Muse on two ipads

Posted in the Muse Discord (5 June 24)

Every time I click the three dots (usually to change the title or do the connector) and launch into the object versus get the menu,I wonder “what would Muse have evolved to if it didn’t have pointer/mouse affordances like this as a first interaction, but as a toggle-able feature.” Would this been as discoverable if it were a tap-hold menu (borrowing from iPadOS’s press-hold-wiggle that happens with icons on the Home Screen or the platform’s better understood (yet sometimes still hard to find) tap-hold menu? I don’t know… I want to assume differently.

This thinking goes some/much into the “I use Muse on iPads almost exclusively, and in portrait mode. So I’m looking thru a lens of its tap, touch, touch-hold, and multi-finger gestural framing.” Certainly not the shape of how Muse has evolved, nor am asking for different (yet). But, for this long-time user who came to it in a large degree because it was designed for iPads first, and molded after its interaction principles, I notice those bits. I want to assume that much about interactions in this (and similar) apps has moved beyond “two fingers and a tool” but (eh, not a knock) the three dots, the sidebar, the toggled-menu, etc feel like it hasn’t.

Again, not really asking for a feature. More making an observation. Some of us truly do want to use more of what our digits are capable of in these, but is such an affordance sustainable to the product overall 🤔

Additional Thoughts

Many years back, a company - Ink and Switch - looked to move the conversation about tablet computers from “consumption” to “contemplation.” - for various reasons I don’t say productivity as they might have, or as others do today. In looking at what a canvas is best for, there was an approach to a product where the outcome was grounded more in focused thinking than it was some handed-off artifact. If you will, the thinking was the product, and your coming to conclusions on how/why/when/etc to do something was intersection with other platforms and outcomes. In exploring this, Ink and Switch also opined on the utilization of all of one’s fingers and the capacity of hands to simply do more than touch and drag. It encapsulated much of how I already felt about computing - that is, direct input is much more powerful than indirect input - and they eventually pushed forward with what became Muse.

Muse has evolved a good bit since its 2019 prototypes and release. It works on iPad and Mac (there’s a stub of an app for pushing content to Muse from your iPhone as well).

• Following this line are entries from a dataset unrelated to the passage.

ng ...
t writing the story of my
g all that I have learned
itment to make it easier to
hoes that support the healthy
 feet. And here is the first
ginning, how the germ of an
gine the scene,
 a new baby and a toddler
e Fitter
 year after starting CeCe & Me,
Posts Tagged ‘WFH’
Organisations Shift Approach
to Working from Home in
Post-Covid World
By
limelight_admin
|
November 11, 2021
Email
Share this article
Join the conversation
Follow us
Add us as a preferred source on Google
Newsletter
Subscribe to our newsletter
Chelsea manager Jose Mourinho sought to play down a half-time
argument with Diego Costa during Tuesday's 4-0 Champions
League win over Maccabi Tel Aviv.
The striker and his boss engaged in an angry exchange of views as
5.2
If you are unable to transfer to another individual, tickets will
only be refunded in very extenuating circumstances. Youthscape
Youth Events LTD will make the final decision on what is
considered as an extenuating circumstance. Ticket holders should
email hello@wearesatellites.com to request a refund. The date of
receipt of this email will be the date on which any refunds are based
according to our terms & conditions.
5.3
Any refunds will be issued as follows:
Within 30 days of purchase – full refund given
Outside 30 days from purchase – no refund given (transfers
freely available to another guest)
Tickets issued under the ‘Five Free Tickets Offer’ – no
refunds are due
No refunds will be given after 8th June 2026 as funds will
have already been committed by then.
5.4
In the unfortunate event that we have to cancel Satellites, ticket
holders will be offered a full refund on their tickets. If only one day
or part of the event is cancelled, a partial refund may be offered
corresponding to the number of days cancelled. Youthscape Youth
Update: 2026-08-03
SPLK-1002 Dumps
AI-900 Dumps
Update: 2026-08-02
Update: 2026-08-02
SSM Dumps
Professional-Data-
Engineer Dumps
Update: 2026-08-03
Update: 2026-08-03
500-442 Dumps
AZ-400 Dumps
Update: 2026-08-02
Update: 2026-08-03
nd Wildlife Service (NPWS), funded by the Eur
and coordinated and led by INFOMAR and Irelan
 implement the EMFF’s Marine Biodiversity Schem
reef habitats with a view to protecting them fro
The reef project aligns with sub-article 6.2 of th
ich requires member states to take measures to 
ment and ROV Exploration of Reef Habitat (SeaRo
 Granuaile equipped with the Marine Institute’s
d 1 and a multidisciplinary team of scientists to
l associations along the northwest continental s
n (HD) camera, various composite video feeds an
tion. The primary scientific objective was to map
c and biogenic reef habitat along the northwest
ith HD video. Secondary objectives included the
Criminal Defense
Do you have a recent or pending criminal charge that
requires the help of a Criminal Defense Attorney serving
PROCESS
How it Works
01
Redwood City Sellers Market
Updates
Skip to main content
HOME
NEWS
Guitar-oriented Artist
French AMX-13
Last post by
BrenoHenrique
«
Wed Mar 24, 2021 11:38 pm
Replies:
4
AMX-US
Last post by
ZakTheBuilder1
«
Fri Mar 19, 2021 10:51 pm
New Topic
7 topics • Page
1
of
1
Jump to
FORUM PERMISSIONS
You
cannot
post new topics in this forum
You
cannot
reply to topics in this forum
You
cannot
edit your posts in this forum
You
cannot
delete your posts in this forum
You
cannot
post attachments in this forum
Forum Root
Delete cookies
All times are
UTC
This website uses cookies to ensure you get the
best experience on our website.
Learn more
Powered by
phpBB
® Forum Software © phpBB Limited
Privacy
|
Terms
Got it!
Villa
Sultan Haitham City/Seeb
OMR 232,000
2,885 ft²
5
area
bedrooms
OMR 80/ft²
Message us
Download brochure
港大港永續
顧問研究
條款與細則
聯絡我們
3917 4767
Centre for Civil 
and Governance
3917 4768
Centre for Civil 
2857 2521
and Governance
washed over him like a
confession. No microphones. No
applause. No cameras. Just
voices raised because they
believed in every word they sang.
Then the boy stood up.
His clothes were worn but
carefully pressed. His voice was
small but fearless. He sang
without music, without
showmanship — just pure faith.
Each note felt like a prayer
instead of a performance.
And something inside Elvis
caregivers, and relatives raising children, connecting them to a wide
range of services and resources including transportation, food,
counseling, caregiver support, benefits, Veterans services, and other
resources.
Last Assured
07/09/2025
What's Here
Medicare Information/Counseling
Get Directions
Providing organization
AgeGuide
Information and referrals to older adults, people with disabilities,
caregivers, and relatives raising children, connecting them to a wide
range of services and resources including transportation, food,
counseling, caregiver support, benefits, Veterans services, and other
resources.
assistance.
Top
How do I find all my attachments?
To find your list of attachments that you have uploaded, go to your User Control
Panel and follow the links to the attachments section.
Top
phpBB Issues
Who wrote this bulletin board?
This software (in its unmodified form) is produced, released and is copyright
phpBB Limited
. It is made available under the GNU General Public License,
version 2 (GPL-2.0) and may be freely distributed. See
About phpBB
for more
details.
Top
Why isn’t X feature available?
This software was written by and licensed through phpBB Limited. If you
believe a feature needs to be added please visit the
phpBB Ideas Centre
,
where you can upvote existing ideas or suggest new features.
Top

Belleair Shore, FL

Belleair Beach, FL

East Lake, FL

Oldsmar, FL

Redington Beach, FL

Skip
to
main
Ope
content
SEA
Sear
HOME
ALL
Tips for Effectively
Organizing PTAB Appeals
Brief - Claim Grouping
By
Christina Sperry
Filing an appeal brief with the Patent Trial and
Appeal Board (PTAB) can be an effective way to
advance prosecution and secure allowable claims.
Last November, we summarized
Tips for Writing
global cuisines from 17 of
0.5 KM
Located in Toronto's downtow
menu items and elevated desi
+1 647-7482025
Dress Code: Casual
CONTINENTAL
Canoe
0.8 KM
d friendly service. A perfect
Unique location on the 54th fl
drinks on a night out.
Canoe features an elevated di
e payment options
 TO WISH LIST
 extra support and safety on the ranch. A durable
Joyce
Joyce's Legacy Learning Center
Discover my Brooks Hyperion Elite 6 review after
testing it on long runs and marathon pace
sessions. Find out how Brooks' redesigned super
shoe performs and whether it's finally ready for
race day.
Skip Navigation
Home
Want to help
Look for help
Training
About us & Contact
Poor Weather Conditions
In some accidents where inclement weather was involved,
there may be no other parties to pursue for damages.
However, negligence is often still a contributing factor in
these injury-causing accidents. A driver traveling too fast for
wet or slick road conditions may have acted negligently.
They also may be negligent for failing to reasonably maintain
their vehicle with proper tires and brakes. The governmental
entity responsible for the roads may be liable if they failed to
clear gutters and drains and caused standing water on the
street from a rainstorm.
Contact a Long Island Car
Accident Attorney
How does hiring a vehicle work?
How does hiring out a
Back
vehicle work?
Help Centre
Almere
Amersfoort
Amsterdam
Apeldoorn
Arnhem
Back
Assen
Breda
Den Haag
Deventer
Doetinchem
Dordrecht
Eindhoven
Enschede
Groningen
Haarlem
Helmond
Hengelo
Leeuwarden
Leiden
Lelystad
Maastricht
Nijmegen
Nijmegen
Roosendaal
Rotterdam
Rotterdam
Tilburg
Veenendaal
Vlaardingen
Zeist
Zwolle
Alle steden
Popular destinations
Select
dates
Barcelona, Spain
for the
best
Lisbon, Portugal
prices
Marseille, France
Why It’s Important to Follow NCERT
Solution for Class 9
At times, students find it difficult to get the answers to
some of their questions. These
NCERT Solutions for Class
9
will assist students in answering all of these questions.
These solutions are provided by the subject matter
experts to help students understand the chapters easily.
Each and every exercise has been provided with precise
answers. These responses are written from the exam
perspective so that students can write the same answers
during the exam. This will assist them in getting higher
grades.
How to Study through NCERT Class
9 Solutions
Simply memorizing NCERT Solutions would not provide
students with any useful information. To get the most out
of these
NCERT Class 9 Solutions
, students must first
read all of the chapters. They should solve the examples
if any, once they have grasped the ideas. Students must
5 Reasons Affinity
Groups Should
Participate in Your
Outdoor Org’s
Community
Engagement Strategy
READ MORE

There’s been a collaborative iteration (Muse for Teams). And much of it has simply evolved as Muse (the company) has as well. My feelings above are/were centered on Muse’s interface affordances due to such an evolution. It needs to be more usable by more persons, but in doing so, it pulls at what is familiar (touch, point, tap, viewable menus, etc.) and away from what isn’t (multi-finger gestures, additional actions with fingers and Pencil, etc.). This is normal for such a product, but am also wondering if it has to be?

Even looking at the newer pieces of hardware which have released, there’s little in terms of “do more than tap and push” with interface. There’s little towards pressure sensitivity unless one uses a stylus. The Humane AiPin does a push-pull-tilt with its interface - to varying degrees of success depending on where you are within this system. Off the top of mind, there’s not much else. Most novelty in interfaces is just two fingers touching a thing and that’s it. Capstone was an effort to push beyond this, but it doesn’t seem that the market beyond the niche of those who want/can learn how to use their hands more is actually viable?

Why isn’t it more viable? Is it the learning curve as compared to the population who can afford (time and resources) to devote to it - just using the word “devote” seems a bigger investment than “it makes doing (something) easier.” Is it because there’s not as much playfulness? Pinch and multitouch are much older than the iPad implementation, but the whimsy of how it was done made it attractive to use and adopt widely.

Or, the much less happy thought, it’s not viable because we have put fear of learning anew ahead of the comfort of measuring the old? Which, going back to “what does it take to make a novel product sustainable,” lends itself into the “novelty gets your attention, but the value is best realized in fostering normal expectations of experiences.”